> [What you are asked to do] Rewrite the data below, changing every "MDM" to "UEM" and leaving everything else as it is. Omit the pictures from your answer.

> [Extracted material]
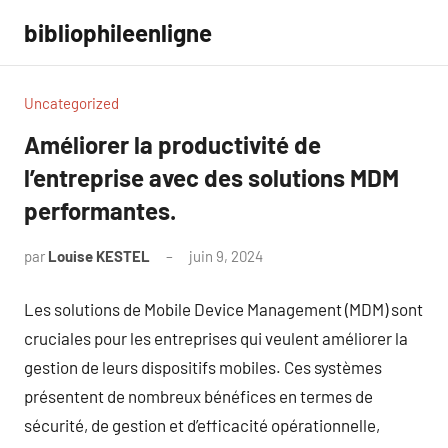
Aller
bibliophileenligne
au
contenu
Uncategorized
Améliorer la productivité de
l’entreprise avec des solutions MDM
performantes.
par
Louise KESTEL
juin 9, 2024
Aucun
commentaire
Les solutions de Mobile Device Management (MDM) sont
cruciales pour les entreprises qui veulent améliorer la
gestion de leurs dispositifs mobiles. Ces systèmes
présentent de nombreux bénéfices en termes de
sécurité, de gestion et d’efficacité opérationnelle,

> [Task output]
Aller
bibliophileenligne
au
contenu
Uncategorized
Améliorer la productivité de
l’entreprise avec des solutions UEM
performantes.
par
Louise KESTEL
juin 9, 2024
Aucun
commentaire
Les solutions de Mobile Device Management (UEM) sont
cruciales pour les entreprises qui veulent améliorer la
gestion de leurs dispositifs mobiles. Ces systèmes
présentent de nombreux bénéfices en termes de
sécurité, de gestion et d’efficacité opérationnelle,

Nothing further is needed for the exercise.